Showcases, too, aren’t exactly working as intended – if, indeed, players even have access to the feature. While it officially launched in the first week of July 2023, many Pokémon Go players have yet to see the function in their game. Reports of users suggest that they are seeing the banners informing them about Showcases pop up in the game, but the contests themselves are nowhere to be found almost a week after their initial release.

Other players see the Showcases, but can’t get them to work properly. This Reddit user posted a screenshot from their phone and a picture taken from their friend’s phone, both looking at the same PokéStop Showcase, but seeing completely different leaderboards.
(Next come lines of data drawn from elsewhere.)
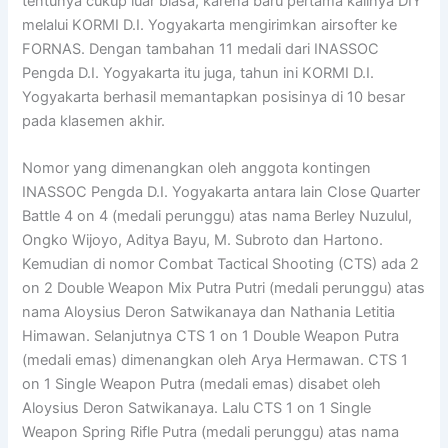
tentunya cukup luar biasa, karena baru pertama kalinya DIY
melalui KORMI D.I. Yogyakarta mengirimkan airsofter ke
FORNAS. Dengan tambahan 11 medali dari INASSOC
Pengda D.I. Yogyakarta itu juga, tahun ini KORMI D.I.
Yogyakarta berhasil memantapkan posisinya di 10 besar
pada klasemen akhir.
Nomor yang dimenangkan oleh anggota kontingen
INASSOC Pengda D.I. Yogyakarta antara lain Close Quarter
Battle 4 on 4 (medali perunggu) atas nama Berley Nuzulul,
Ongko Wijoyo, Aditya Bayu, M. Subroto dan Hartono.
Kemudian di nomor Combat Tactical Shooting (CTS) ada 2
on 2 Double Weapon Mix Putra Putri (medali perunggu) atas
nama Aloysius Deron Satwikanaya dan Nathania Letitia
Himawan. Selanjutnya CTS 1 on 1 Double Weapon Putra
(medali emas) dimenangkan oleh Arya Hermawan. CTS 1
on 1 Single Weapon Putra (medali emas) disabet oleh
Aloysius Deron Satwikanaya. Lalu CTS 1 on 1 Single
Weapon Spring Rifle Putra (medali perunggu) atas nama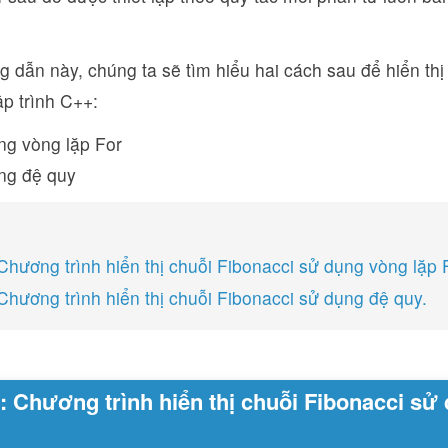
 dẫn này, chúng ta sẽ tìm hiểu hai cách sau để hiển thị
p trình C++:
ng vòng lặp For
ng đệ quy
 Chương trình hiển thị chuỗi Fibonacci sử dụng vòng lặp 
 Chương trình hiển thị chuỗi Fibonacci sử dụng đệ quy.
1: Chương trình hiển thị chuỗi Fibonacci sử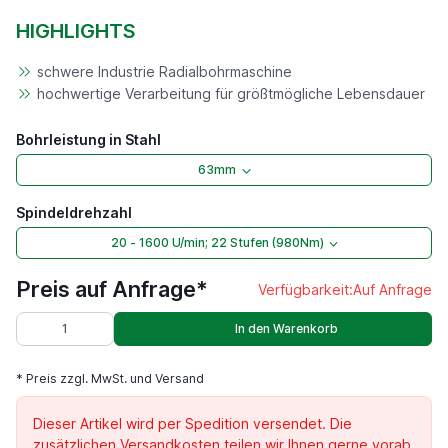
HIGHLIGHTS
schwere Industrie Radialbohrmaschine
hochwertige Verarbeitung für größtmögliche Lebensdauer
Bohrleistung in Stahl
63mm
Spindeldrehzahl
20 - 1600 U/min; 22 Stufen (980Nm)
Preis auf Anfrage*
Verfügbarkeit:
Auf Anfrage
In den Warenkorb
* Preis zzgl. MwSt. und Versand
Dieser Artikel wird per Spedition versendet. Die
zusätzlichen Versandkosten teilen wir Ihnen gerne vorab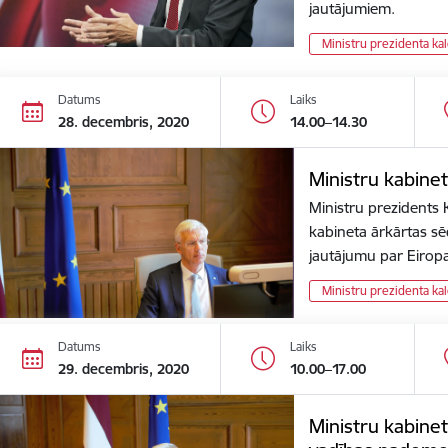
jautājumiem.
Ministru prezidenta ka
Datums
Laiks
28. decembris, 2020
14.00–14.30
Ministru kabine
Ministru prezidents K
kabineta ārkārtas sēdi
jautājumu par Eiro
Ministru prezidenta ka
Datums
Laiks
29. decembris, 2020
10.00–17.00
Ministru kabinet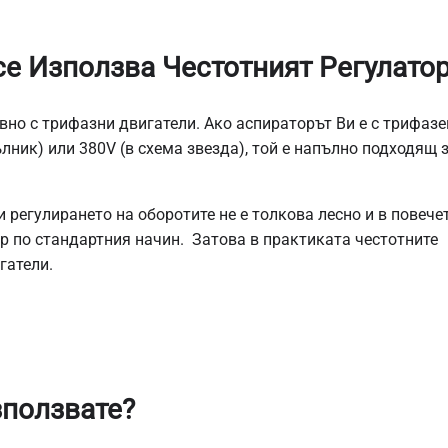
се Използва Честотният Регулато
вно с трифазни двигатели. Ако аспираторът Ви е с трифазе
лник) или 380V (в схема звезда), той е напълно подходящ 
регулирането на оборотите не е толкова лесно и в повече
ор по стандартния начин. Затова в практиката честотните
гатели.
зползвате?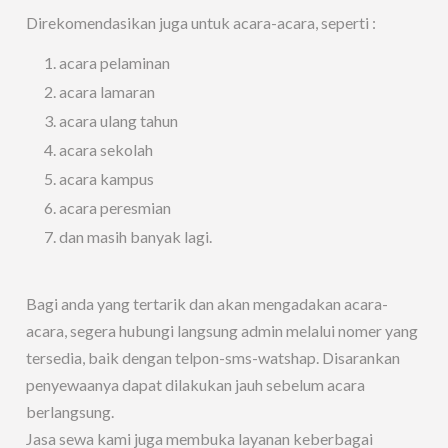
Direkomendasikan juga untuk acara-acara, seperti :
acara pelaminan
acara lamaran
acara ulang tahun
acara sekolah
acara kampus
acara peresmian
dan masih banyak lagi.
Bagi anda yang tertarik dan akan mengadakan acara-
acara, segera hubungi langsung admin melalui nomer yang
tersedia, baik dengan telpon-sms-watshap. Disarankan
penyewaanya dapat dilakukan jauh sebelum acara
berlangsung.
Jasa sewa kami juga membuka layanan keberbagai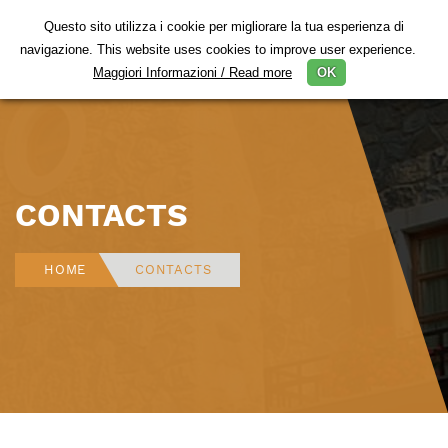
Questo sito utilizza i cookie per migliorare la tua esperienza di
Togg
navigazione. This website uses cookies to improve user experience.
navig
Maggiori Informazioni / Read more
OK
CONTACTS
HOME
CONTACTS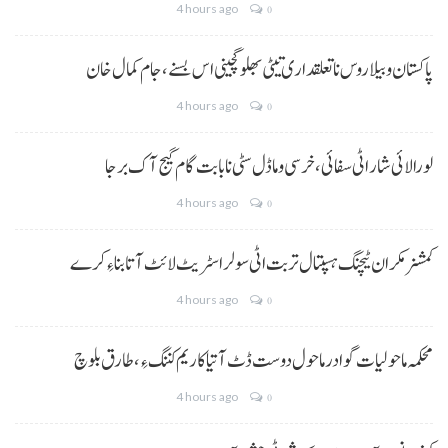
4 hours ago
0
پاکستان و بیلاروس نا تعلقداری تیٹی بھلو گچینی اس بسنے، جام کمال خان
4 hours ago
0
لورالائی شار اٹی سفائی، خرسی و ماڈل سٹی نا بابت گام گیج آک برجا
4 hours ago
0
کمشنر مکران ٹیچنگ ہسپتال تربت اٹی سولر اسٹریٹ لائٹ آتا بناءِ کرے
4 hours ago
0
محکمہ ماحولیات گوادر ماحول دوست ڈٹ آتیا کاریم کننگ ءِ، طارق بلوچ
4 hours ago
0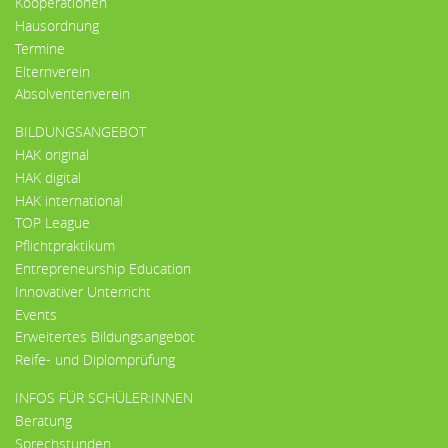
Kooperationen
Hausordnung
Termine
Elternverein
Absolventenverein
BILDUNGSANGEBOT
HAK original
HAK digital
HAK international
TOP League
Pflichtpraktikum
Entrepreneurship Education
Innovativer Unterricht
Events
Erweitertes Bildungsangebot
Reife- und Diplomprüfung
INFOS FÜR SCHÜLER:INNEN
Beratung
Sprechstunden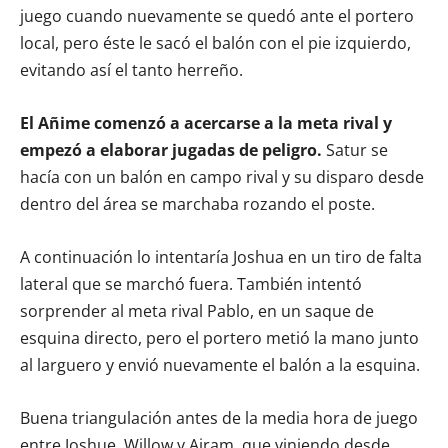
juego cuando nuevamente se quedó ante el portero
local, pero éste le sacó el balón con el pie izquierdo,
evitando así el tanto herreño.
El Añime comenzó a acercarse a la meta rival y
empezó a elaborar jugadas de peligro.
Satur se
hacía con un balón en campo rival y su disparo desde
dentro del área se marchaba rozando el poste.
A continuación lo intentaría Joshua en un tiro de falta
lateral que se marchó fuera. También intentó
sorprender al meta rival Pablo, en un saque de
esquina directo, pero el portero metió la mano junto
al larguero y envió nuevamente el balón a la esquina.
Buena triangulación antes de la media hora de juego
entre Joshue, Willow y Airam, que viniendo desde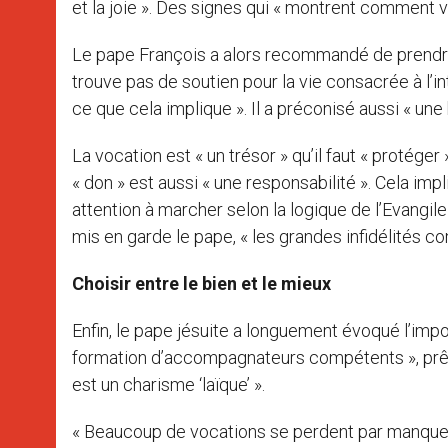
et la joie ». Des signes qui « montrent comment
Le pape François a alors recommandé de prendre s
trouve pas de soutien pour la vie consacrée à l’int
ce que cela implique ». Il a préconisé aussi « une
La vocation est « un trésor » qu’il faut « protéger
« don » est aussi « une responsabilité ». Cela impl
attention à marcher selon la logique de l’Evangile
mis en garde le pape, « les grandes infidélités c
Choisir entre le bien et le mieux
Enfin, le pape jésuite a longuement évoqué l’impo
formation d’accompagnateurs compétents », prêtr
est un charisme ‘laïque’ ».
« Beaucoup de vocations se perdent par manque d’a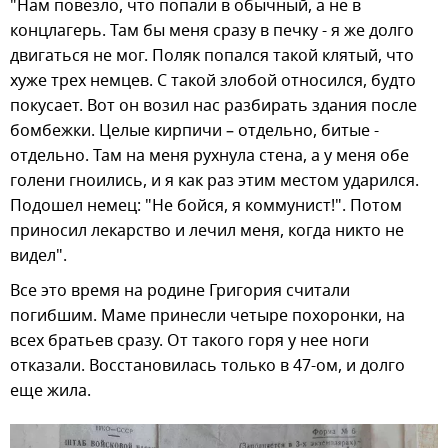
"Нам повезло, что попали в обычный, а не в
концлагерь. Там бы меня сразу в печку - я же долго
двигаться не мог. Поляк попался такой клятый, что
хуже трех немцев. С такой злобой относился, будто
покусает. Вот он возил нас разбирать здания после
бомбежки. Целые кирпичи – отдельно, битые -
отдельно. Там на меня рухнула стена, а у меня обе
голени гноились, и я как раз этим местом ударился.
Подошел немец: "Не бойся, я коммунист!". Потом
приносил лекарство и лечил меня, когда никто не
видел".
Все это время на родине Григория считали
погибшим. Маме принесли четыре похоронки, на
всех братьев сразу. От такого горя у нее ноги
отказали. Восстановилась только в 47-ом, и долго
еще жила.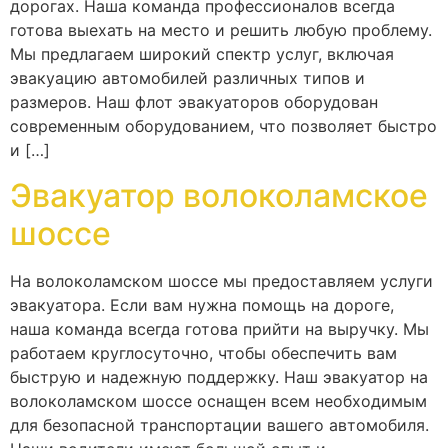
дорогах. Наша команда профессионалов всегда
готова выехать на место и решить любую проблему.
Мы предлагаем широкий спектр услуг, включая
эвакуацию автомобилей различных типов и
размеров. Наш флот эвакуаторов оборудован
современным оборудованием, что позволяет быстро
и […]
Эвакуатор волоколамское
шоссе
На волоколамском шоссе мы предоставляем услуги
эвакуатора. Если вам нужна помощь на дороге,
наша команда всегда готова прийти на выручку. Мы
работаем круглосуточно, чтобы обеспечить вам
быструю и надежную поддержку. Наш эвакуатор на
волоколамском шоссе оснащен всем необходимым
для безопасной транспортации вашего автомобиля.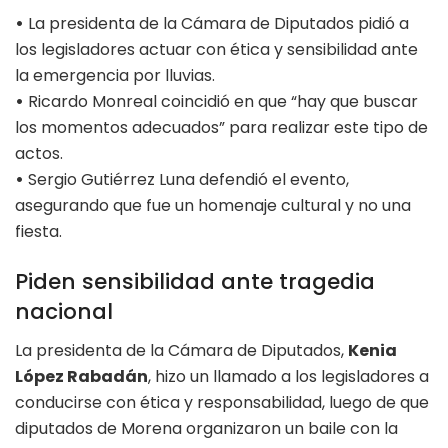
•
La presidenta de la Cámara de Diputados pidió a
los legisladores actuar con ética y sensibilidad ante
la emergencia por lluvias.
•
Ricardo Monreal coincidió en que “hay que buscar
los momentos adecuados” para realizar este tipo de
actos.
•
Sergio Gutiérrez Luna defendió el evento,
asegurando que fue un homenaje cultural y no una
fiesta.
Piden sensibilidad ante tragedia
nacional
La presidenta de la Cámara de Diputados,
Kenia
López Rabadán
, hizo un llamado a los legisladores a
conducirse con ética y responsabilidad, luego de que
diputados de Morena organizaron un baile con la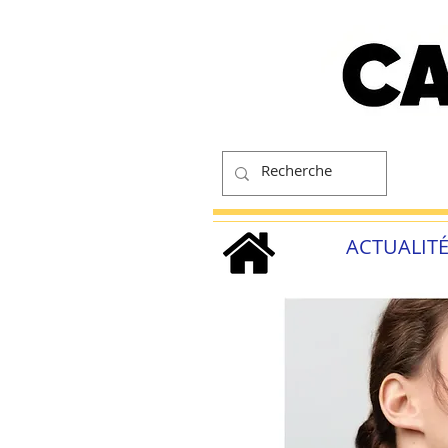
ACTUALIT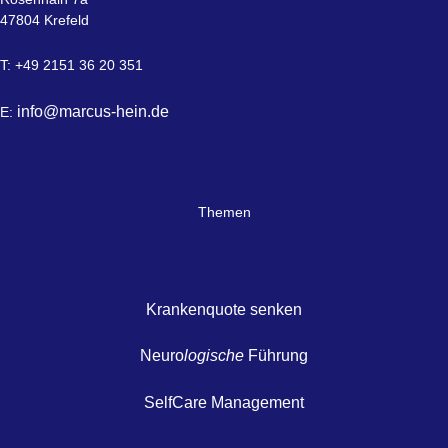
47804 Krefeld
T: +49 2151 36 20 351
info@marcus-hein.de
E:
Themen
Krankenquote senken
Neuro
logische
Führung
SelfCare Management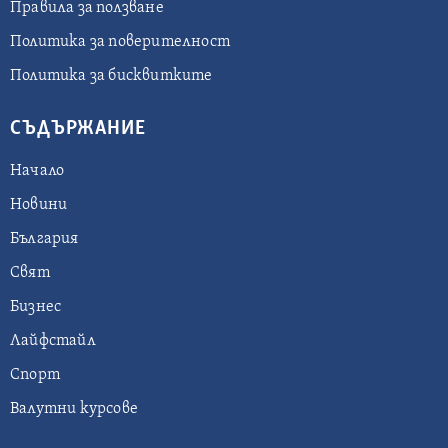
Правила за ползване
Политика за поверителност
Политика за бисквитките
СЪДЪРЖАНИЕ
Начало
Новини
България
Свят
Бизнес
Лайфстайл
Спорт
Валутни курсове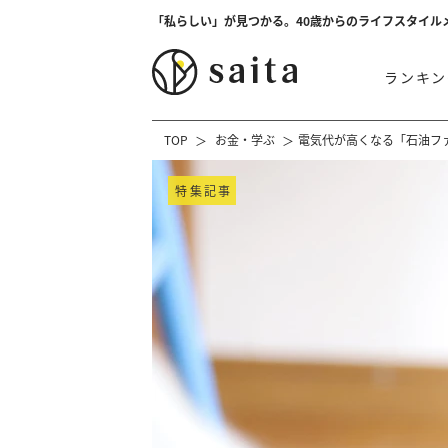
「私らしい」が見つかる。40歳からのライフスタイル
ランキン
TOP
お金・学ぶ
電気代が高くなる「石油フ
特集記事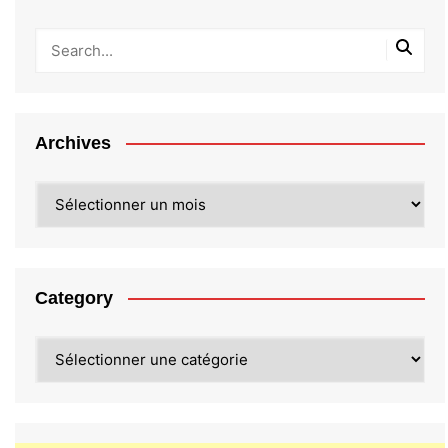
Archives
Archives
Category
Category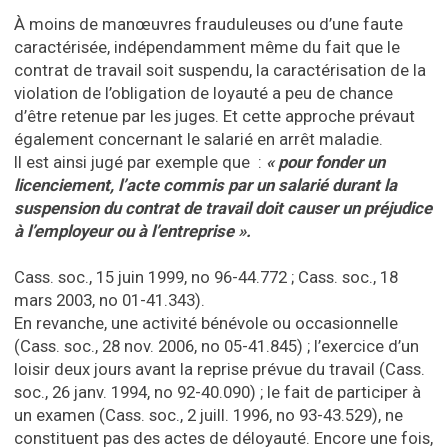
À moins de manœuvres frauduleuses ou d’une faute
caractérisée, indépendamment même du fait que le
contrat de travail soit suspendu, la caractérisation de la
violation de l’obligation de loyauté a peu de chance
d’être retenue par les juges. Et cette approche prévaut
également concernant le salarié en arrêt maladie.
Il est ainsi jugé par exemple que :
« pour fonder un
licenciement, l’acte commis par un salarié durant la
suspension du contrat de travail doit causer un préjudice
à l’employeur ou à l’entreprise ».
Cass. soc., 15 juin 1999, no 96-44.772 ; Cass. soc., 18
mars 2003, no 01-41.343).
En revanche, une activité bénévole ou occasionnelle
(Cass. soc., 28 nov. 2006, no 05-41.845) ; l’exercice d’un
loisir deux jours avant la reprise prévue du travail (Cass.
soc., 26 janv. 1994, no 92-40.090) ; le fait de participer à
un examen (Cass. soc., 2 juill. 1996, no 93-43.529), ne
constituent pas des actes de déloyauté. Encore une fois,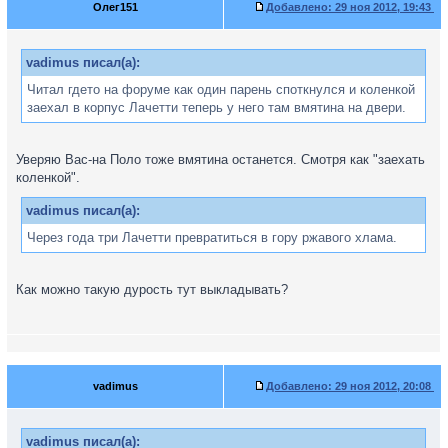
Олег151
Добавлено:
29 ноя 2012, 19:43
vadimus писал(а):
Читал гдето на форуме как один парень споткнулся и коленкой
заехал в корпус Лачетти теперь у него там вмятина на двери.
Уверяю Вас-на Поло тоже вмятина останется. Смотря как "заехать
коленкой".
vadimus писал(а):
Через года три Лачетти превратиться в гору ржавого хлама.
Как можно такую дурость тут выкладывать?
vadimus
Добавлено:
29 ноя 2012, 20:08
vadimus писал(а):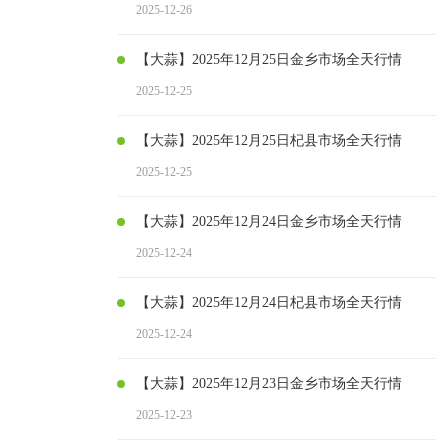
2025-12-26
【大蒜】2025年12月25日金乡市场全天行情
2025-12-25
【大蒜】2025年12月25日杞县市场全天行情
2025-12-25
【大蒜】2025年12月24日金乡市场全天行情
2025-12-24
【大蒜】2025年12月24日杞县市场全天行情
2025-12-24
【大蒜】2025年12月23日金乡市场全天行情
2025-12-23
Another user reported that they could access a Showcase from a mile away, while a person next to them got an error message trying the same thing, telling them to get closer to the PokéStop.

This messy launch comes only days after Niantic’s Michael Steranka claimed in an interview with Caleb Peng that the studio wants “to test things out and make sure that’s the optimal experience” when it comes to releasing new features in response to the recent radius change debacle. That testing either hasn’t happened at all or whatever QA process was used is simply not enough to guarantee a stable launch – in any case, it looks like Pokémon Go’s players are once again being used as lab rats, which isn’t exactly an optimal experience.